Subject: Re: BSD needs BIOS?
To: Jonathan Stone <jonathan@DSG.Stanford.EDU>
From: Grant Stockly <gussie@stockly.com>
List: port-i386
Date: 08/03/1999 14:44:47
>In message <v04020a00b3cd136de866@[24.237.5.4]>,
>Grant Stockly writes:
>
>>But does NetBSD ever use the bios?  Once the kernel is loaded, is the BIOS
>>ever refrenced?
>
>apm callbacks.  Is power management an issue for your emebedded device?

No.

>(Matthias' pnpbios bus does pnpbios callbacks but we can ignore that
>if you dont claim a PnP BIOS).

Its not PNP

>the normal i386 install code expects to find disk info from the
>BIOS, but if you prepare a ROM image you probably can ignore that.

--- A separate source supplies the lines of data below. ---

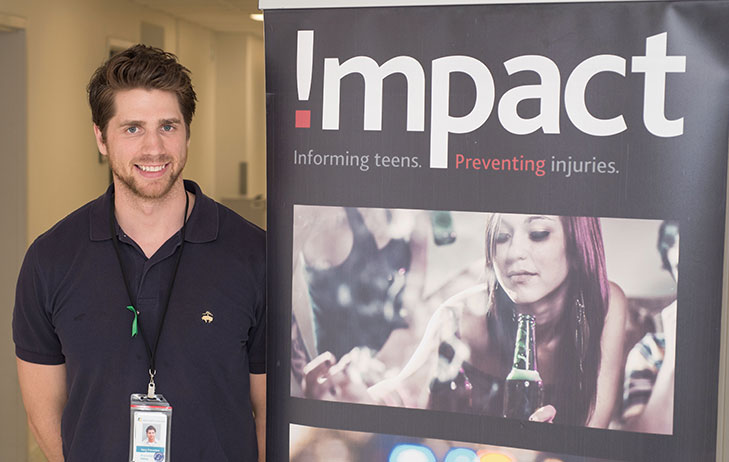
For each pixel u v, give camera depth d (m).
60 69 5.04
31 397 1.79
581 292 1.46
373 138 1.55
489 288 1.50
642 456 1.45
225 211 1.79
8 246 4.50
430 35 1.50
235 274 1.72
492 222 1.49
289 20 1.57
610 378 1.45
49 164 4.84
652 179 1.41
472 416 1.53
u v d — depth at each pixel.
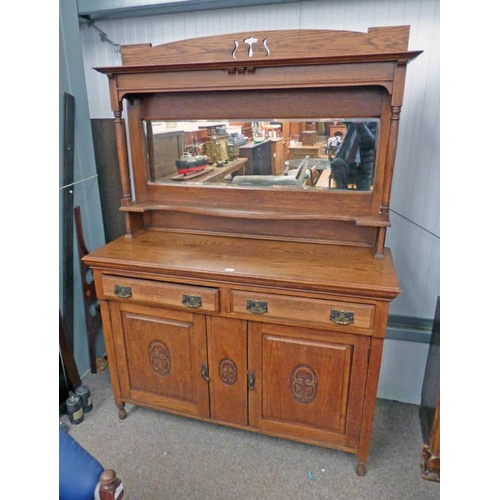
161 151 1.77
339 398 1.47
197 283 1.48
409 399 1.96
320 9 1.62
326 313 1.36
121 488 0.86
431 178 1.69
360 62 1.31
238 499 1.46
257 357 1.51
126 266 1.53
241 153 1.67
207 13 1.75
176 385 1.69
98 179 2.09
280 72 1.40
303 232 1.71
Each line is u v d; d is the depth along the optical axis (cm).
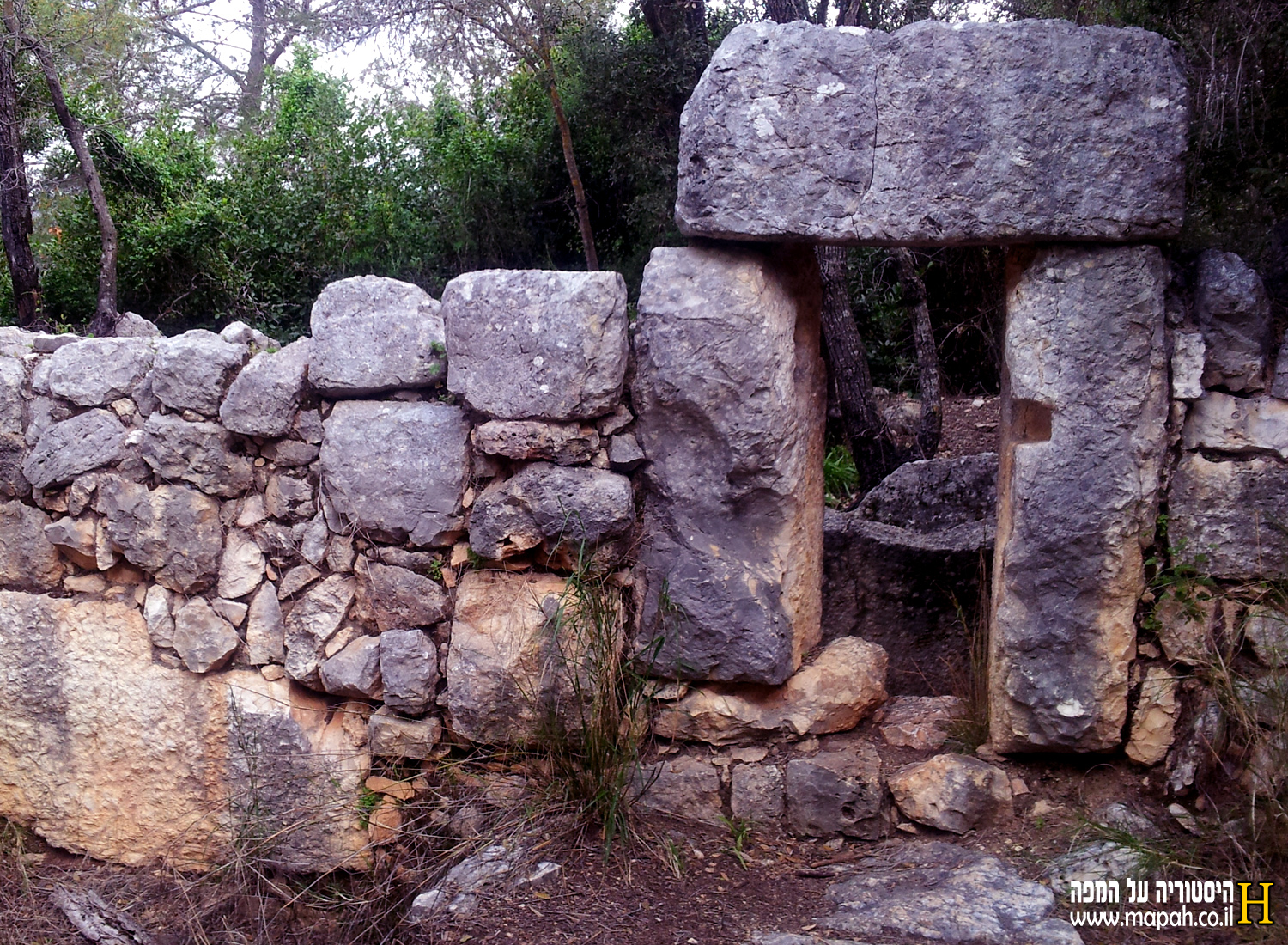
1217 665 291
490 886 285
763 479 310
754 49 294
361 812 333
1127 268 292
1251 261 363
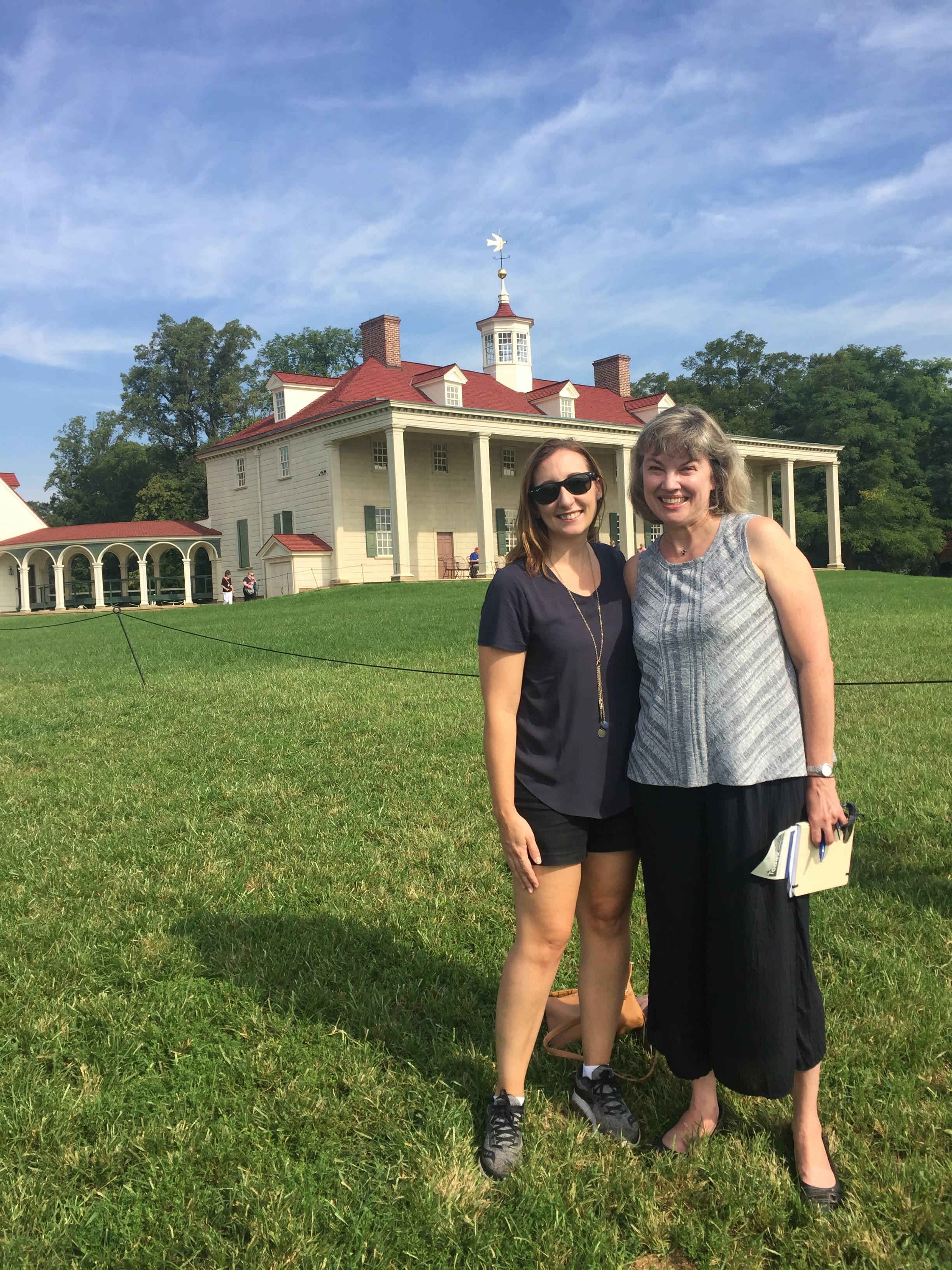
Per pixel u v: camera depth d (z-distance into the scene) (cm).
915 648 1242
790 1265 217
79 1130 272
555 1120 273
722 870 235
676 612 241
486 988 350
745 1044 232
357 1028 321
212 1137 264
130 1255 225
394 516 3312
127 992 354
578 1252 221
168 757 747
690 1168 247
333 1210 235
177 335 6272
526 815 252
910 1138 254
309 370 6325
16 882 476
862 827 506
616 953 274
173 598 4666
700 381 6781
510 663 249
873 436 5731
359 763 699
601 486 260
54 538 4344
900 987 330
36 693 1169
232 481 4228
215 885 460
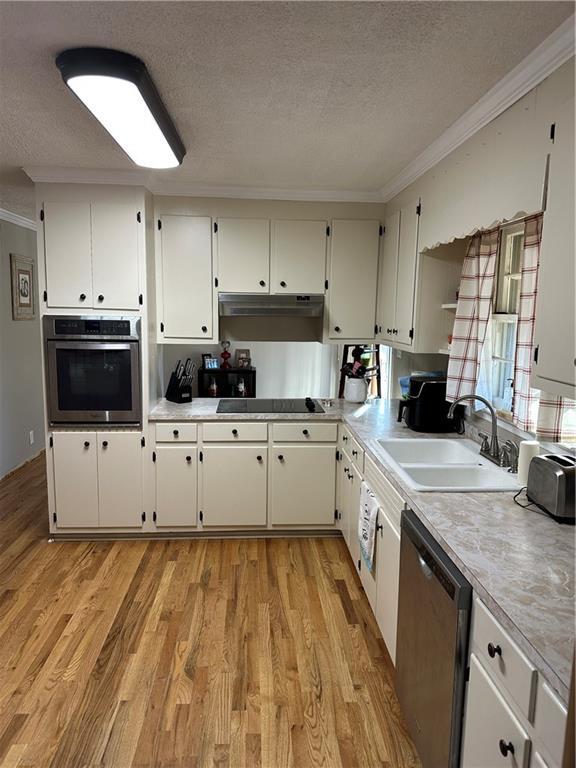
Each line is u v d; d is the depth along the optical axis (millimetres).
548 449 2080
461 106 2070
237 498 3535
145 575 3078
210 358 4395
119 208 3234
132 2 1406
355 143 2543
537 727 1060
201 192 3459
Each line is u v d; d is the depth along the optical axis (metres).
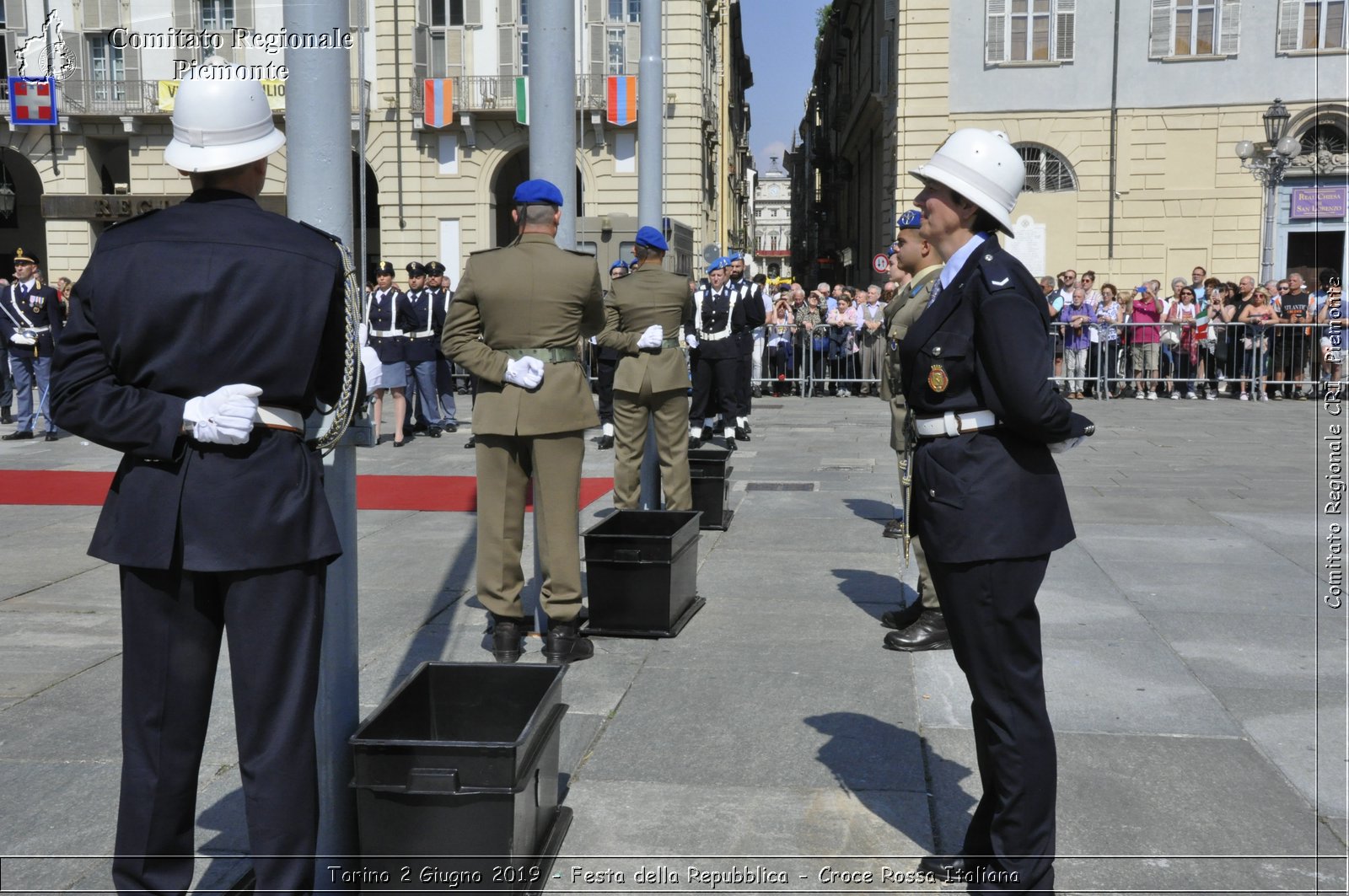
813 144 71.69
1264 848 3.40
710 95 32.78
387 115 29.25
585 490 9.95
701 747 4.17
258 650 2.71
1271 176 22.36
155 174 28.38
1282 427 14.68
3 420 16.09
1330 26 24.55
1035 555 2.93
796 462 11.61
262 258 2.70
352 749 3.08
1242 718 4.41
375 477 10.78
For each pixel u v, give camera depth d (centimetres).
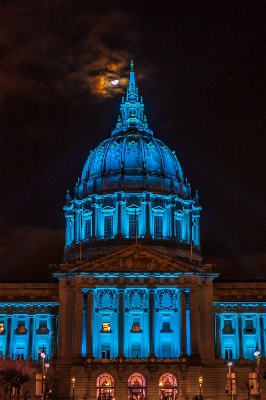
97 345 13575
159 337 13688
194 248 16625
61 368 13300
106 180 16762
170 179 16912
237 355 14050
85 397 12669
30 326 14150
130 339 13638
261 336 14175
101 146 17812
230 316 14350
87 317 13350
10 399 12119
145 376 12812
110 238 15988
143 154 17075
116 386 12744
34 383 13025
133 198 16362
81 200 16875
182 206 16912
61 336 13575
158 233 16312
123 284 13550
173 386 12862
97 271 13575
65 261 16538
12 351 14012
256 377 13200
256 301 14262
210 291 13888
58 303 14212
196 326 13325
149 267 13675
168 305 13812
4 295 14325
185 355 13050
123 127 18188
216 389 13225
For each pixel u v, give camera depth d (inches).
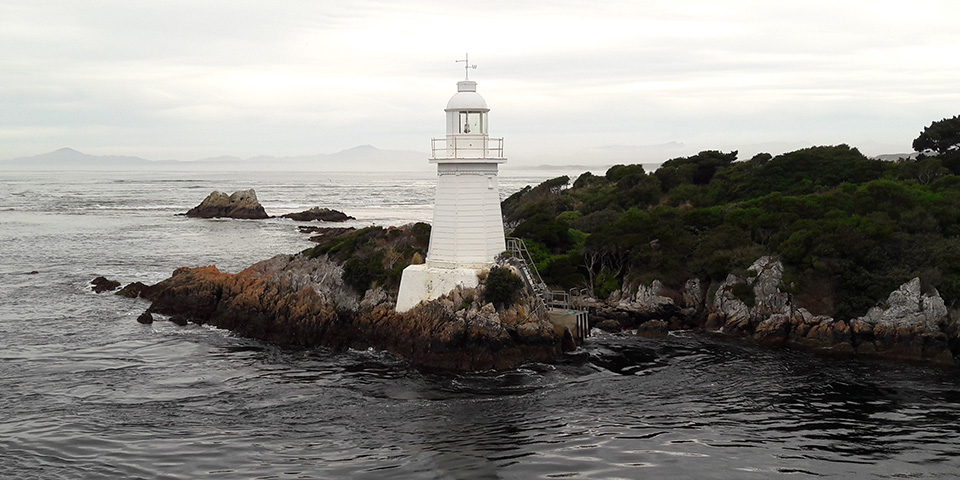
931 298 1955.0
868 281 2055.9
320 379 1770.4
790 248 2181.3
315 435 1437.0
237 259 3659.0
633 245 2429.9
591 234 2529.5
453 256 1982.0
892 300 1991.9
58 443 1382.9
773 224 2436.0
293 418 1523.1
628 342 2100.1
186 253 3882.9
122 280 3026.6
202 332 2220.7
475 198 1972.2
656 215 2679.6
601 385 1723.7
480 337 1851.6
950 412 1537.9
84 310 2493.8
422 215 6742.1
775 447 1368.1
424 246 2422.5
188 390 1689.2
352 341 2025.1
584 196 3924.7
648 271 2369.6
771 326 2102.6
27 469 1277.1
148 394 1659.7
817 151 3462.1
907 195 2471.7
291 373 1819.6
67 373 1804.9
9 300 2642.7
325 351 2014.0
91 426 1467.8
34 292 2790.4
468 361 1835.6
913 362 1895.9
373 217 6496.1
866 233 2165.4
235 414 1541.6
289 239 4630.9
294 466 1300.4
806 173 3228.3
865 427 1461.6
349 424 1493.6
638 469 1278.3
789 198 2625.5
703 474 1257.4
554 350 1929.1
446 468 1288.1
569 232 2849.4
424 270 1961.1
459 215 1969.7
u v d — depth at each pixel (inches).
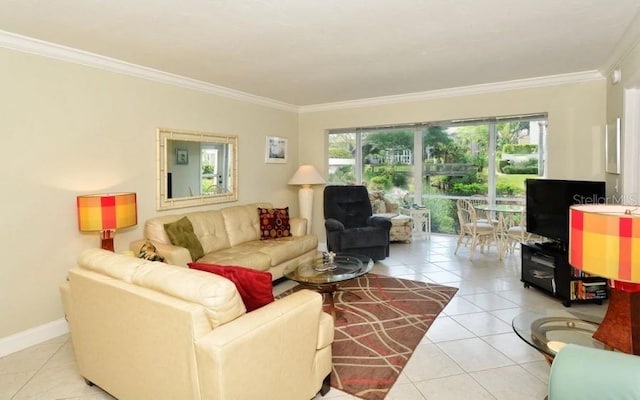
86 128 125.3
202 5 89.0
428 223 257.9
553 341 74.9
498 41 116.6
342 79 163.5
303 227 190.4
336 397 83.6
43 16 94.2
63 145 119.1
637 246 54.5
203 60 133.7
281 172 224.7
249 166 199.3
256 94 194.9
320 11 93.0
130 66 136.8
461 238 219.6
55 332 118.0
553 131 166.7
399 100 201.5
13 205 107.7
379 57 131.6
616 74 131.6
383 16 96.5
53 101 116.1
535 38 114.6
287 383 70.7
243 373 61.1
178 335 62.9
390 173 271.9
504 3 90.1
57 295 118.6
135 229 142.6
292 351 71.3
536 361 97.6
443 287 156.9
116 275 76.1
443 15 96.4
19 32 104.1
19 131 108.3
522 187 233.9
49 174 115.7
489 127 242.2
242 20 98.1
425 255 214.7
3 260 106.0
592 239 58.7
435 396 83.2
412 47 121.3
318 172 231.3
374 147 273.6
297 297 76.1
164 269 71.5
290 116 230.4
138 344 70.4
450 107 189.2
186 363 62.4
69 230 121.3
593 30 108.4
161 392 67.9
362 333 115.1
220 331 61.1
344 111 221.1
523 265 156.6
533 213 157.2
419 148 262.8
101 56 126.2
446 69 148.9
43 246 114.8
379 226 194.9
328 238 196.4
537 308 133.2
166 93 153.4
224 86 175.9
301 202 217.8
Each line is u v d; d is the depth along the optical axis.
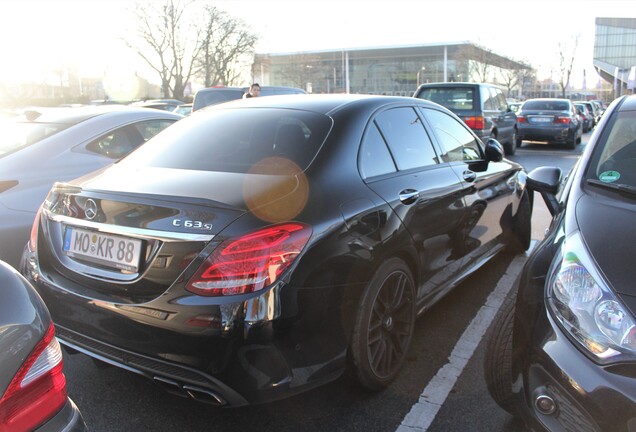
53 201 2.82
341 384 3.02
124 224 2.42
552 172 3.23
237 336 2.18
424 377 3.12
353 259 2.55
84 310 2.49
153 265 2.31
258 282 2.20
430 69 74.75
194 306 2.20
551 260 2.28
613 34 82.12
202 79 48.03
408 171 3.26
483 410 2.80
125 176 2.77
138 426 2.68
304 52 63.94
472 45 58.81
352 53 74.25
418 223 3.10
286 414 2.77
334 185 2.65
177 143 3.18
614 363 1.84
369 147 3.04
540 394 2.03
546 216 7.26
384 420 2.72
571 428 1.93
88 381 3.08
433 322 3.86
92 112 5.04
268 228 2.25
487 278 4.72
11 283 1.65
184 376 2.28
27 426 1.54
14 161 4.23
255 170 2.71
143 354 2.34
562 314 2.03
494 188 4.38
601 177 2.76
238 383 2.22
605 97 85.38
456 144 4.12
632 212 2.36
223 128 3.20
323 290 2.39
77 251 2.60
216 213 2.27
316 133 2.92
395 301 2.94
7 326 1.52
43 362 1.60
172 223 2.30
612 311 1.89
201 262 2.21
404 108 3.60
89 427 2.67
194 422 2.71
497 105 13.12
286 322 2.25
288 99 3.50
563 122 16.03
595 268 2.03
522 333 2.20
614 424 1.81
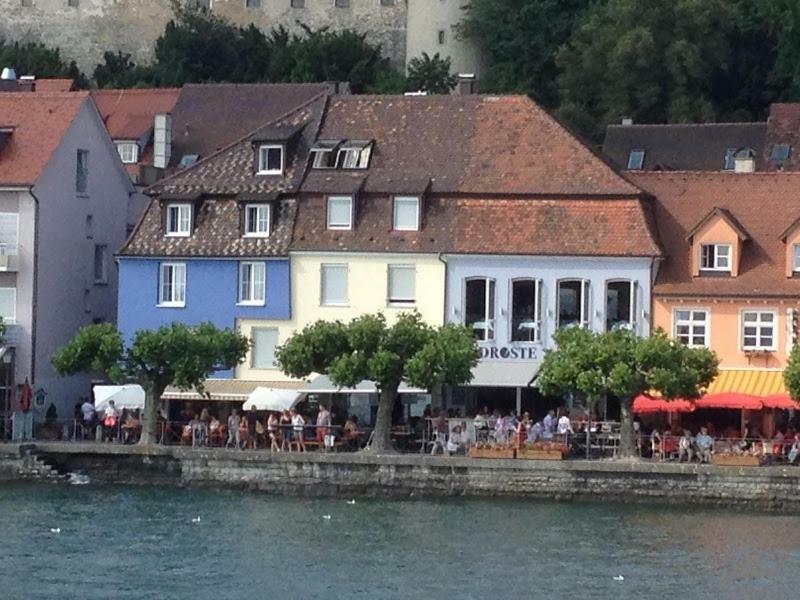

What do you mean?  If I were to make a file system image to load into RAM
from ROM (like the install disk) then it woudldn't need disk info, or would
it?

Doesn't NetBSD use the info it gets when it scans the IDE busses?

>It'd be interesting to examine what's necessary to split sys/arch/i386
>into separate `PC architecture' and `i386 CPU', but PC arch is so
>dominant that the payback probably isn't worth it.
>
>(I couldn't get to www.stockly.com, so I'm assuming your embedded
>device has conventional Wintel interrupt control

Its an embedded design I'm making, so unless the wintel stuff is inside the
386...Its not going to be there.  :)

Try later.  www.gci.net and www.gci.com are not very reliable WinNT servers...

The gateway goes up and down so often I can be in the middle of loading a
www page and it will stop.  :\

>ISA or successor I/O
>architecture, support chips, etc; If it doesn't you'd probably have to
>do the above split anyways.)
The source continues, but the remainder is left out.